The Role of Data in the Pay TV Environment

Going forward, data will play a pivotal role in helping operators combat new market entrants. Using an independent stack, emulating the features and functionality of next-generation devices like Amazon Fire TV, operators can stay competitive. Amazon has always been very good at using data to make informed business decisions. Operators need to emulate that approach to reinvigorate their business too.

Owning and acquiring content is one step towards becoming a successful Pay TV operator. The next phase involves increasing the amount and diversity of content, followed by providing effective search, discovery and content recommendations. Netflix has mastered this approach.

Ultimately, operators need to utilize data in a much more radical way than they currently do. They need to get to know end users’ likes and dislikes in order to optimize the content presentation and offering, explore ways to reduce churn, perform A/B testing and improve content consumption.

By collecting and using data to make informed decisions about content consumption, operators can, for example, deliver personalized content to viewers, negotiate carriage with networks and create ad inventory. The key is to successfully reach specific audience segments with targeted advertising and entertainment content to drive new revenue streams, deliver incremental ARPU and provide relevant insights.


Conclusion

The shape of competition for Pay TV operators has changed profoundly. Unless they emulate the success factors of their new competitors, there is a risk they will cease to remain relevant and attract new customers.

Data is at the centerpiece of everything Pay TV operators do today and needs to be utilized to the greatest extent possible. Technology companies like Zenterio, a leading television, analytics, and advertising solutions provider, will play a critical role in enabling the secure and efficient delivery of content and services to the home, driving new revenue for operators through the efficient use of data and their inventory capabilities.
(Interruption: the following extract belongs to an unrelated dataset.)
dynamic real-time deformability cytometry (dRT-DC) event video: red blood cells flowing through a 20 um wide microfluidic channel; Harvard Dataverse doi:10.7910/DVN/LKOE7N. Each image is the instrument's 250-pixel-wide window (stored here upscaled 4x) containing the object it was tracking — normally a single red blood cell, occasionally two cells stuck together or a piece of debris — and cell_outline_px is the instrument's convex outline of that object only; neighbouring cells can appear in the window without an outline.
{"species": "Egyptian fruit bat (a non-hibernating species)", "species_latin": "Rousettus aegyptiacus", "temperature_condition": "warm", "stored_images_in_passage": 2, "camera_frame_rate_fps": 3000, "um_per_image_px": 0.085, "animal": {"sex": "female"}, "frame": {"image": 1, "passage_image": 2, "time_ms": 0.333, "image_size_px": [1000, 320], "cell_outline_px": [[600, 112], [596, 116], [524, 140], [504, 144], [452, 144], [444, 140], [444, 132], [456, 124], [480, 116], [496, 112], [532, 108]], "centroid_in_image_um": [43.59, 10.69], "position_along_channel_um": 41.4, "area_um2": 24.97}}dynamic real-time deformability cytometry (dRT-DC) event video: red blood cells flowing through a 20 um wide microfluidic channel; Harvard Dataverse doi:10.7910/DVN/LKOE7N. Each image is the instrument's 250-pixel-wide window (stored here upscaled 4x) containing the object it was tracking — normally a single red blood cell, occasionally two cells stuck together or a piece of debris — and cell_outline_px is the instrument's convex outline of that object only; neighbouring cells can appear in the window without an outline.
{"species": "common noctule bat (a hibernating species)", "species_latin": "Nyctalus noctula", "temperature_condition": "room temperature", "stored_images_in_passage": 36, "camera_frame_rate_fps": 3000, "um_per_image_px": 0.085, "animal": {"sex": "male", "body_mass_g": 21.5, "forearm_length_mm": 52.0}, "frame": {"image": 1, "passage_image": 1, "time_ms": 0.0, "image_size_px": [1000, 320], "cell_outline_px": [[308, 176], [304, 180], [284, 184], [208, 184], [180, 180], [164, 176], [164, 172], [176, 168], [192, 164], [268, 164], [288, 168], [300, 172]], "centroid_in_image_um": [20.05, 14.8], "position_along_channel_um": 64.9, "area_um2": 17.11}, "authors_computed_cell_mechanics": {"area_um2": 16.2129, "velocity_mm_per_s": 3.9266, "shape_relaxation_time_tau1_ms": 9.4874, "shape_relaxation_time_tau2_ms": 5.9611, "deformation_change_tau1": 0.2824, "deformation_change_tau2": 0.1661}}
Operators need to be part of the Pay TV future and even work together with companies like Amazon without losing control of viewers, data and business. At IBC2018, Zenterio was demonstrating voice control of Zenterio TV, with Amazon Alexa as an example of a mainstream solution that is not under the operator’s control, but also with another technology chain (based on partners) which can be 100% under operator control. Flexibility is key, the TV client solution must allow an operator to make flexible choices to quickly respond to consumer’s new habits and what they are happy to pay for.